Goal: Please reproduce every line of the records below word for word, leaving out the pictures.

Input material:
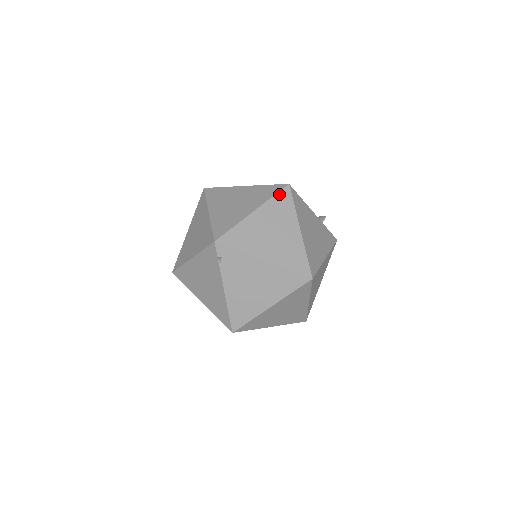
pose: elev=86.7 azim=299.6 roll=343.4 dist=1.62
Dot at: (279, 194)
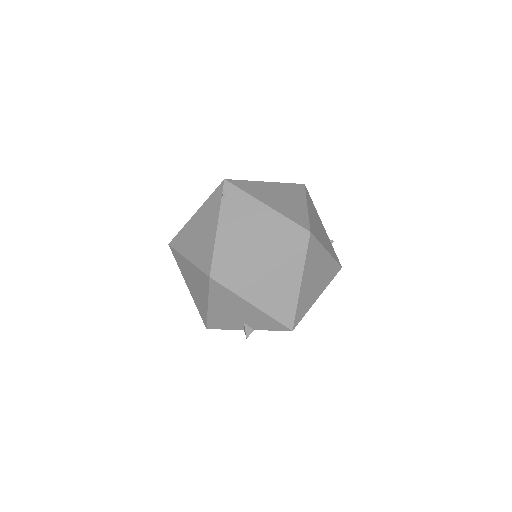
Dot at: (294, 184)
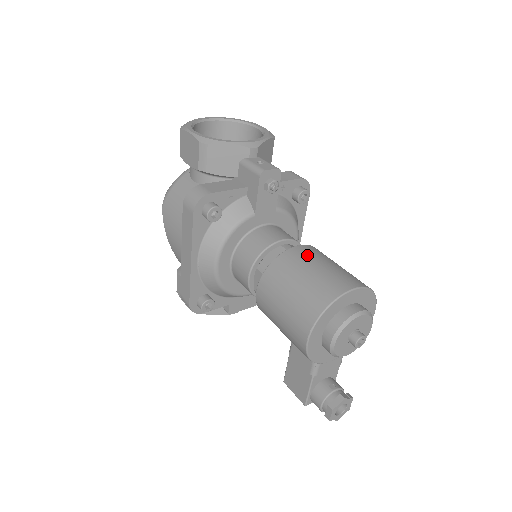
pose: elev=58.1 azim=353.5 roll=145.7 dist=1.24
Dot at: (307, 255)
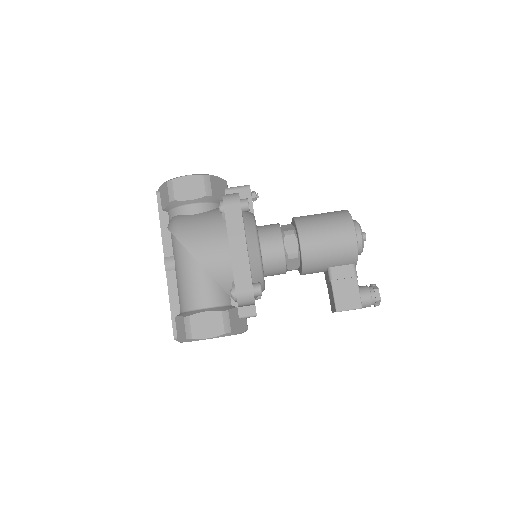
Dot at: occluded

Task solution:
pose: elev=86.7 azim=299.6 roll=343.4 dist=1.62
Dot at: (279, 194)
Dot at: (294, 184)
pose: elev=58.1 azim=353.5 roll=145.7 dist=1.24
Dot at: (307, 255)
Dot at: occluded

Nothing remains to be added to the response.